There’s a new proposed client authentication method called Clench from web security super-group Goatse Security. While their deep magic may work for revealing iPad email addresses, it’s not so great when it comes to designing crypto protocols.
This protocol is intended to provide a way for clients to authenticate themselves to servers and vice versa without revealing useful information to a man-in-the-middle. While most of the rhetoric in the post is anti-PKI (and rightly so), their protocol doesn’t really replace PKI.
First, it only works for sessions where the user is logging in. There is no way to authenticate just the server (anonymous client). This means the protocol does not replace PKI since it assumes a priori that the server knows the client’s password. There has to be an existing relationship established with this particular server before Clench can be used. This is the chicken-and-egg problem that SSL+certs solves by including a root cert in the browser.

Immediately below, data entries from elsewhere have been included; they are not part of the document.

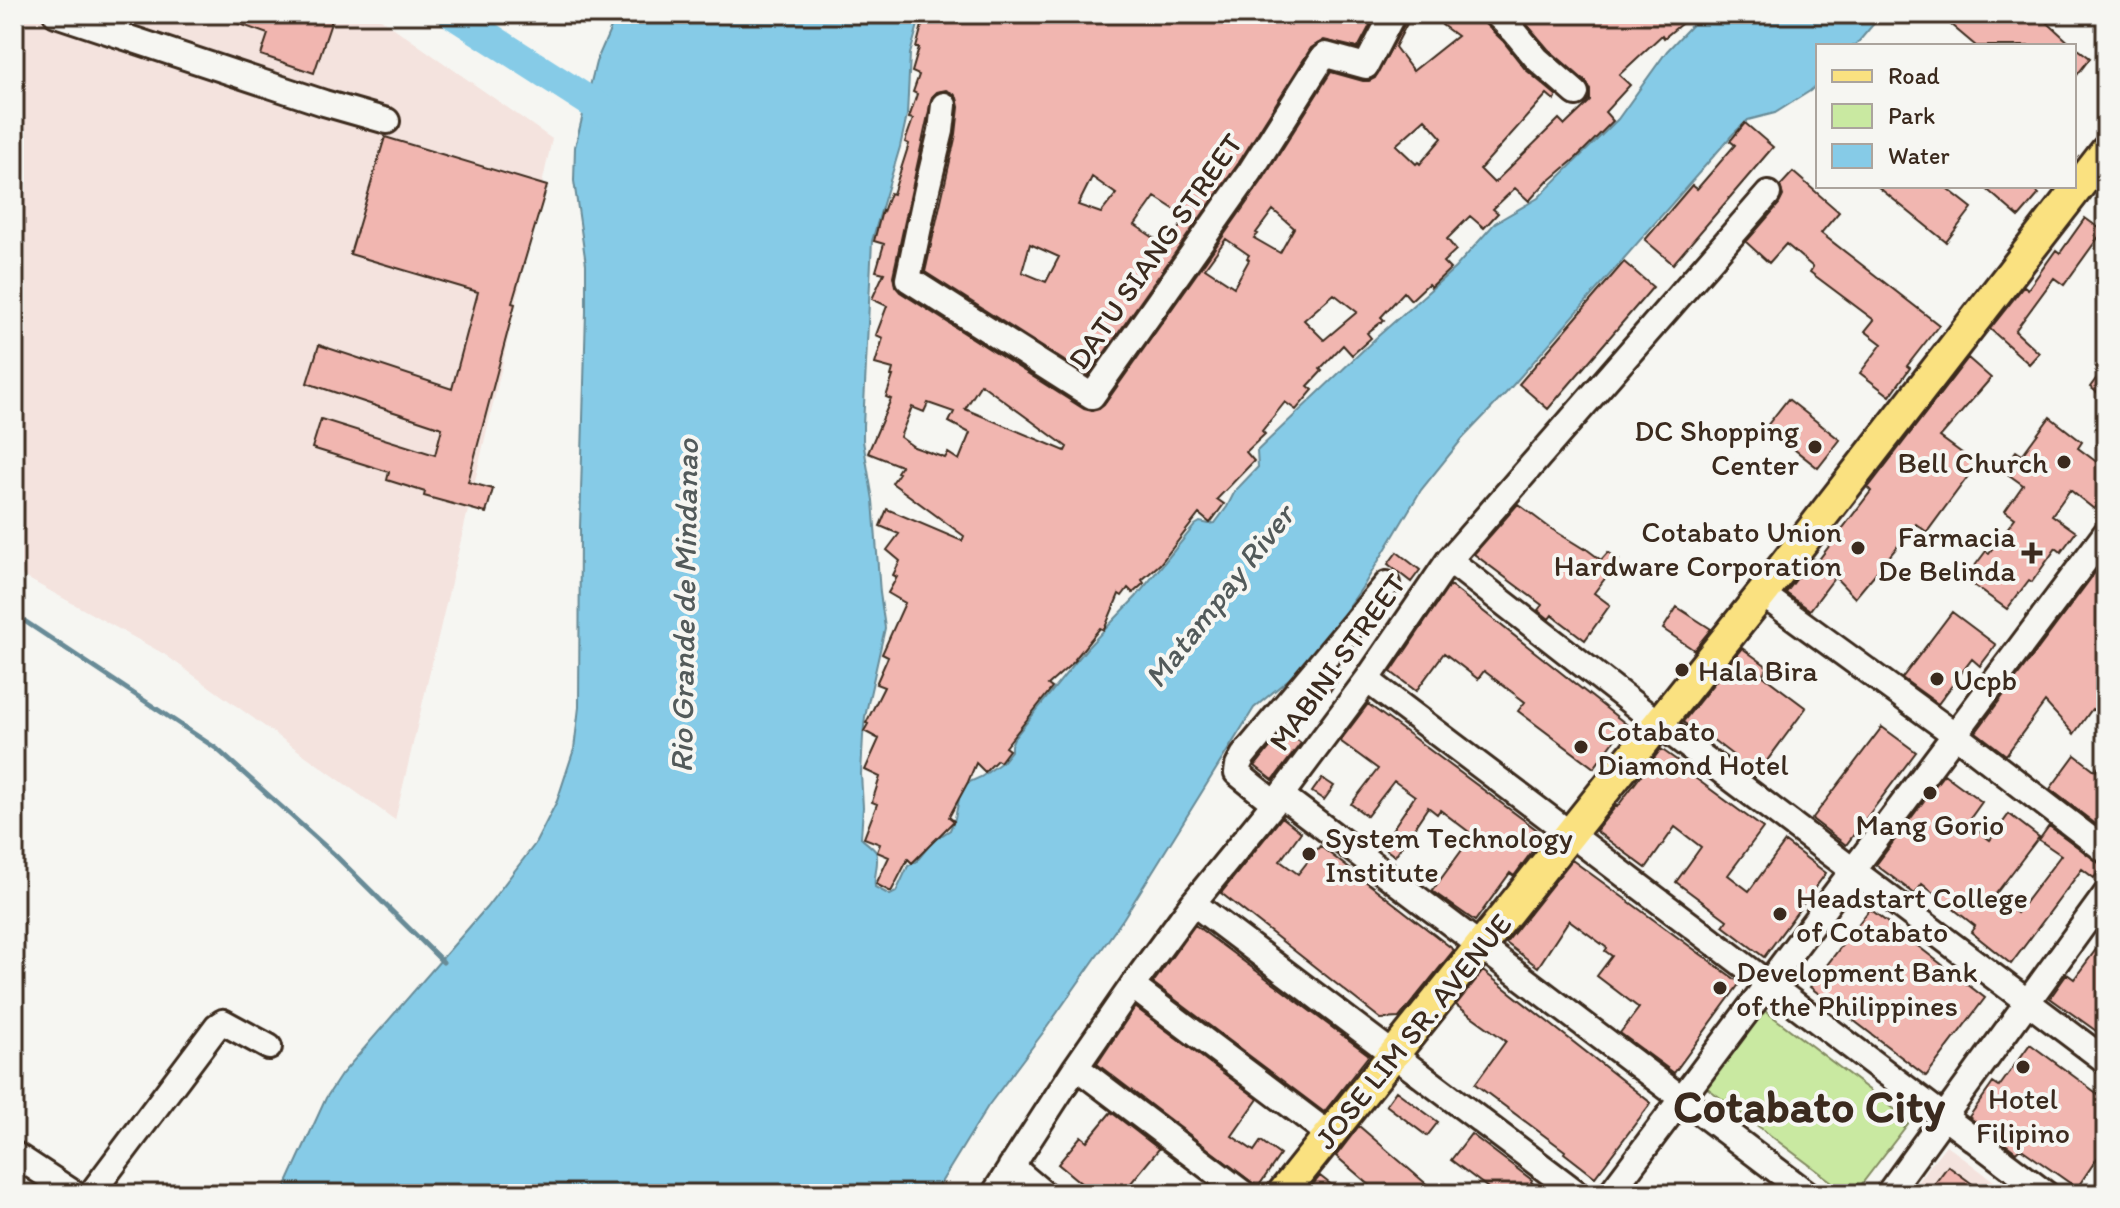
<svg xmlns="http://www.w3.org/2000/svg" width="2120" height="1208" font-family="Itim,sans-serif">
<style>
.built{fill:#f4e3de}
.green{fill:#c9e9a1;stroke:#828a60;stroke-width:2}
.water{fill:#86cbe7;stroke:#688b97;stroke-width:2}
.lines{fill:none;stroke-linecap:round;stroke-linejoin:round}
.stream{stroke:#688b97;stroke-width:5}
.river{stroke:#86cbe7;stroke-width:30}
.building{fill:#f1b6b0;stroke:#3b2a1e;stroke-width:2;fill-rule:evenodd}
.minor-casing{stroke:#3b2a1e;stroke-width:30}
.major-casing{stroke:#3b2a1e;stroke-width:36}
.minor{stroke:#f6f6f2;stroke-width:24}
.major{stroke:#fae180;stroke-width:30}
.poi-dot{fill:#3b2a1e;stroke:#f6f6f2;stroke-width:3}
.labels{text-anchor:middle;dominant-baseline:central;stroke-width:8;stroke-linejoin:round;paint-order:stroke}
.street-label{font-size:30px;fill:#3b2a1e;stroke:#f6f6f2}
.poi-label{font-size:30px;fill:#3b2a1e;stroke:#f6f6f2;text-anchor:start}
.water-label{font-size:32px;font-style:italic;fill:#525a5a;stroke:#f6f6f2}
.town-label{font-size:46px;font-weight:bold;fill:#3b2a1e;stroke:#f6f6f2}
</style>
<rect width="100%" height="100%" fill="#f6f6f2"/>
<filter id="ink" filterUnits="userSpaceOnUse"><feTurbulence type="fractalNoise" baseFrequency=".0125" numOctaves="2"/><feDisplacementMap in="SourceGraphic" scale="16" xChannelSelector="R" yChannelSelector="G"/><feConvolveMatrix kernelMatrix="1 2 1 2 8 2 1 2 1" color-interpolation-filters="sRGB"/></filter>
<g filter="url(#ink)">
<path class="built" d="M14 14H374L552 139 502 366 395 820 164 654 14 571Z
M1946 1145 2011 1194H1908Z"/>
<path class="green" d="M1764 1010 1910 1121 1854 1194H1848L1706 1087Z"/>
<path class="water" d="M617 14H921L910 54 907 115 900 147 872 241 863 426V441L873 500 880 593 885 628 865 717 863 736 861 774 863 807 861 838C865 842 873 847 876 852 880 862 873 876 875 887L890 895 896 892 908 866 916 862 933 841 950 830 955 818 959 799 958 795 965 784 981 777 1002 762 1011 751V745L1014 738 1087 648 1136 597 1195 525 1200 522 1209 524 1215 523 1227 507 1235 491 1258 467 1257 451 1377 337 1455 268 1495 223 1538 198 1618 119 1667 51 1702 14H1882L1855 46H1818V84L1810 91 1775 113 1748 120 1733 134 1506 393 1462 439 1421 490 1364 585 1326 639 1290 678 1254 708 1123 919 1045 1030 988 1106 934 1194H282L326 1098 341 1075 486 908 535 844 557 801 574 749 579 707 580 528 586 311V264L574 181 575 147 596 62Z"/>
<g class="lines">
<path class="stream" d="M14 614 217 749 335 855 443 962"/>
<path class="river" d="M453 14 620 121"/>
</g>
<path class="building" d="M217 14H334L314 73 261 55 268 34 217 16Z
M925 14H1376L1358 48 1324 40 1311 48 1238 164 1088 376 925 272 956 134 959 107 957 98 954 94 946 90 937 92 932 97 893 276 895 286 900 292 1084 409 1092 411 1099 409 1104 405 1262 181 1331 72 1363 81H1369L1375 78 1406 21 1408 14H1412L1395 47 1413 71 1457 36 1442 25 1450 14H1481L1485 24 1503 41 1525 69 1557 96 1554 100 1547 94 1480 169 1494 183 1559 119 1565 125 1590 101V89L1586 82 1548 49 1518 14H1693L1664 38 1662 35 1619 75 1630 85 1605 112 1613 121 1576 158 1549 181 1548 180 1529 201 1515 188 1493 209 1498 213 1484 228 1470 216 1447 239 1456 250 1443 262 1450 269 1431 287 1428 284 1411 300 1404 292 1381 317 1384 320 1367 333 1371 338 1352 355 1343 345 1320 369 1322 371 1308 386 1313 390 1296 410 1285 402 1262 431 1265 434 1246 452 1254 461 1217 499 1224 504 1210 523 1199 514 1160 564 1142 580 1144 583 1133 593 1128 588 1122 596 1119 594 1104 630 1100 628 1075 659 1076 660 1048 685 1052 688 1005 747 1009 750 1000 762 997 760 985 772 976 763 968 782 949 817 954 821 912 863 908 859 891 892 876 884 889 857 877 852 880 844 864 838 877 804 872 802 880 777 865 770 879 739 864 731 868 724 866 723 884 687 876 684 888 657 882 654 905 603 888 593 897 577 893 575 900 561 887 550 899 534 880 526 887 509 962 541 964 536 892 483 899 473 897 472 901 466 868 453 891 399 886 397 893 376H891L893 369 875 364 883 338 876 335 887 306 872 299 884 273 876 271 884 244 874 241 882 211 883 212 890 193 893 194 909 144 905 142 913 119 909 118 917 94 913 92 919 75 912 72 919 48H916ZM1425 119 1442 138 1420 164 1418 162 1416 164 1396 145ZM1092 177 1116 194 1101 213 1078 205ZM1155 197 1183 215 1180 218 1184 221 1167 244 1159 238 1157 240 1135 225ZM1273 210 1294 228 1280 253 1254 238 1258 234 1256 233ZM1226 239 1249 255 1247 258 1249 260 1234 287 1205 268ZM1030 244 1059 257 1046 282 1022 272ZM1334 294 1357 312 1324 340 1304 320ZM981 384 1067 447 1065 451 965 409ZM928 403 954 412 949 422 970 433 959 460 948 453 945 458 914 447 900 437 912 407 924 412Z
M1938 14H2038L2073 46H1976Z
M2074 46 2090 58 2074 79Z
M1745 123 1773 147 1673 264 1645 240 1692 185 1697 189 1735 145 1730 141Z
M385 137 547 186 512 303 515 304 468 482 493 489 486 513 424 496 425 492 387 480 389 472 312 448 321 419 435 455 442 428 307 383 319 345 452 389 478 292 350 254Z
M1793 172 1839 212 1821 233 1939 325 1907 366 1910 368 1890 396 1860 373 1882 344 1865 331 1874 320 1810 272 1813 267 1786 244 1769 263 1746 242 1779 204 1783 196 1780 186Z
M1877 186H1944L1972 208 1946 242Z
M1983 186H2030L2039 194 2019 217Z
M2085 218 2103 231 2064 285 2054 278 2015 331 2039 353 2029 364 1990 329 2024 286 2028 289 2056 250 2060 253Z
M1624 262 1653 287 1548 409 1519 384Z
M1968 358 1991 378 1940 437 1977 464 1927 532 1916 524 1855 598 1835 577 1810 610 1786 593 1812 558 1817 562 1871 491 1868 488Z
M2106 365V399L2090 387Z
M1788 399 1840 440 1818 468 1766 427Z
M2050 417 2082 442 2078 448 2106 469V494L2094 509 2070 490 2052 515 2076 532 2061 552 2056 548 2032 582 2029 580 2007 609 1965 579 1986 551 1989 553 2015 518 2005 511 2023 485 2002 470 2016 451 2022 455Z
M1518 504 1550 528 1584 549 1585 548 1601 560 1608 552 1619 560 1594 593 1610 605 1585 640 1552 615 1549 619 1538 610 1542 605 1474 554Z
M1397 552 1420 570 1411 582 1388 564Z
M2106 558V719L2092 709 2074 734 2045 702 2006 755 1976 732Z
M1450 585 1626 724 1594 768 1518 711 1525 702 1484 671 1478 679 1444 653 1416 691 1391 672Z
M1677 607 1711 629 1694 650 1663 629Z
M1952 612 1996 645 1980 666 1972 659 1938 704 1902 678Z
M1742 648 1768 667 1762 675 1806 708 1755 777 1731 759 1734 756 1703 732 1700 735 1683 722Z
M1337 667 1343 672 1330 691 1327 689 1308 713 1302 708Z
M1368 704 1544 835 1514 876 1510 873 1475 921 1432 891 1473 835 1440 810 1437 814 1428 807 1395 856 1381 846 1415 796 1394 781 1367 816 1351 804 1378 769 1340 741Z
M1882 727 1916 752 1846 845 1812 819Z
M1284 730 1301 743 1273 780 1255 766Z
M1661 749 1685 766 1683 769 1763 828 1728 875 1749 891 1785 842 1826 873 1764 957 1723 926 1727 920 1676 882 1701 847 1675 827 1646 868 1596 831 1616 806 1617 807Z
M2075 755 2096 771 2106 756V832L2050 789Z
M1944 774 1982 802 1967 823 1990 840 2009 814 2039 837 1995 895 2017 913 2061 855 2039 840 2049 826 2103 865 2094 878 2082 869 2011 964 1971 932 1975 926 1922 884 1915 894 1876 865Z
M1322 778 1334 786 1324 800 1312 792Z
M1282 817 1301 832 1280 861 1298 874 1320 846 1454 950 1399 1018 1381 1019 1221 893Z
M1572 860 1740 983 1674 1073 1620 1033 1639 1008 1597 976 1612 956 1605 951 1607 948 1569 920 1538 967 1506 943Z
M1870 909 1985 998 1926 1076 1810 987Z
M1195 925 1369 1055 1324 1112 1153 983Z
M2106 936V1038L2050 998 2067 974 2074 979Z
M1483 971 1651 1103 1595 1177 1564 1153 1565 1151 1475 1084 1506 1041 1456 1005Z
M1135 1007 1258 1099 1232 1136 1254 1151 1261 1141 1280 1155 1258 1187 1097 1064Z
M2030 1044 2106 1100V1145L2077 1188 2020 1148 2016 1152 1969 1117 1993 1083 1999 1087Z
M1396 1091 1438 1122 1427 1136 1386 1105Z
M1111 1112 1159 1149 1122 1194H1094L1058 1164 1081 1136 1087 1141Z
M1359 1126 1438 1194H1380L1336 1156Z
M1471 1134 1532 1180 1531 1182 1547 1194H1496L1451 1160Z
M1948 1166 1986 1194H1927Z
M1320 1176 1343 1194H1305Z"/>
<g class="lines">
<g class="minor-casing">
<path id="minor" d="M56 14 324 103 387 121
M1496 14 1514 31 1537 59 1576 93
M944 105 941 131 927 189 908 279 1092 396 1250 172 1323 57 1326 55 1366 66 1393 14
M1449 560 1659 724 2106 1061
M1762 594 1954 734 2106 851
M1367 680 2046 1194
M1281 795 1808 1194
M1274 803 1237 773 1238 766 1243 756 1387 584
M1193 903 1578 1194
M1132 986 1330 1135
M1076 1067 1244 1194
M14 1154 75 1194
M1011 1166 1044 1194
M91 1194 217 1026 223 1022 269 1047
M994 1194 1076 1067 1132 986 1193 903 1281 795 1367 680 1449 560 1768 194
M1610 1194 2106 533
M1888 1194 2106 894"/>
</g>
<g class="major-casing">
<path id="major" d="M1282 1194 1762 594 2106 151"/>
</g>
<use href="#minor" class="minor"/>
<use href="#major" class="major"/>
</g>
</g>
<g class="poi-dot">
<circle cx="1815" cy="447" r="8"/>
<circle cx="2064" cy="462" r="8"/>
<circle cx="1858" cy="548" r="8"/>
<path d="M2028 541h8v8h8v8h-8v8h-8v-8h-8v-8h8z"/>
<circle cx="1682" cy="670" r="8"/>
<circle cx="1937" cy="679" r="8"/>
<circle cx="1581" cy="747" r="8"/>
<circle cx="1930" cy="793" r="8"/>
<circle cx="1309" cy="854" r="8"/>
<circle cx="1780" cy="914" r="8"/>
<circle cx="1720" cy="988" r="8"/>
<circle cx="2023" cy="1067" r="8"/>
</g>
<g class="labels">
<g class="street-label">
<text transform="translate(1155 251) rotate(-55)">DATU SIANG STREET</text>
<text transform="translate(1337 662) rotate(-54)">MABINI STREET</text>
<text transform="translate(1413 1031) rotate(-51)">JOSE LIM SR. AVENUE</text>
</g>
<g class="poi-label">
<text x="1799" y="430" text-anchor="end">DC Shopping<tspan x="1799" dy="34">Center</tspan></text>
<text x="2048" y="462" text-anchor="end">Bell Church</text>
<text x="1842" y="531" text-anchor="end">Cotabato Union<tspan x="1842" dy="34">Hardware Corporation</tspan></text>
<text x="2016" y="536" text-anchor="end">Farmacia<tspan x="2016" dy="34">De Belinda</tspan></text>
<text x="1698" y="670">Hala Bira</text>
<text x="1953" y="679">Ucpb</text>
<text x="1597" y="730">Cotabato<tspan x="1597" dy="34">Diamond Hotel</tspan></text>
<text x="1930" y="824" text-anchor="middle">Mang Gorio</text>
<text x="1325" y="837">System Technology<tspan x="1325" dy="34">Institute</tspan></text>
<text x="1796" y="897">Headstart College<tspan x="1796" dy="34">of Cotabato</tspan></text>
<text x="1736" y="971">Development Bank<tspan x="1736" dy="34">of the Philippines</tspan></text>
<text x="2023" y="1098" text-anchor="middle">Hotel<tspan x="2023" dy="34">Filipino</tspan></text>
</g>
<g class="water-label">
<text transform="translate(1219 596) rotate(-52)">Matampay River</text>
<text transform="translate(684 606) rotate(-89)">Rio Grande de Mindanao</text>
</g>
<g class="town-label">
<text x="1809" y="1106">Cotabato City</text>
</g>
</g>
<rect width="2120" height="1208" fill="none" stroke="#f6f6f2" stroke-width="48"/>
<rect x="24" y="24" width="2072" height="1160" fill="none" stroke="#3b2a1e" stroke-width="3" filter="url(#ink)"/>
<rect x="1816" y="44" width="260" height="144" fill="#f6f6f2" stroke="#aba49d" stroke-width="2"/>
<rect x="1832" y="70" width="40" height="12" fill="#fae180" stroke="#aba49d" stroke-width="2"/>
<text x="1888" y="84" font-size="24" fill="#3b2a1e">Road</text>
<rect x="1832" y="104" width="40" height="24" fill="#c9e9a1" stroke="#aba49d" stroke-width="2"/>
<text x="1888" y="124" font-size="24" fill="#3b2a1e">Park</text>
<rect x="1832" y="144" width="40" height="24" fill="#86cbe7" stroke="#aba49d" stroke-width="2"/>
<text x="1888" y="164" font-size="24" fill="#3b2a1e">Water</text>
</svg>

Second, the server has to store plaintext passwords. The authors attempt to explain this away by suggesting the password will be stored in some other secure device (like an HSM). But this is definitely a step down in security from appropriate password hashing methods like bcrypt.
Finally, the authors don’t emphasize that Clench will require changes to all client software (e.g., your web browser). This has been a non-starter for many protocols.
Luckily, all of this has already been solved. SRP is a family of password-based authentication schemes. SRP provides the following:
- Provably secure against dictionary attacks
- Provably secure against an active man-in-the-middle attacker
- No trusted third-party required
- Passwords stored on the server are salted and hashed
All the discussion about Clench will hopefully raise awareness of SRP instead. It’s been around for 12 years, solves more problems, and has none of the drawbacks Clench has. It’s definitely time to adopt SRP.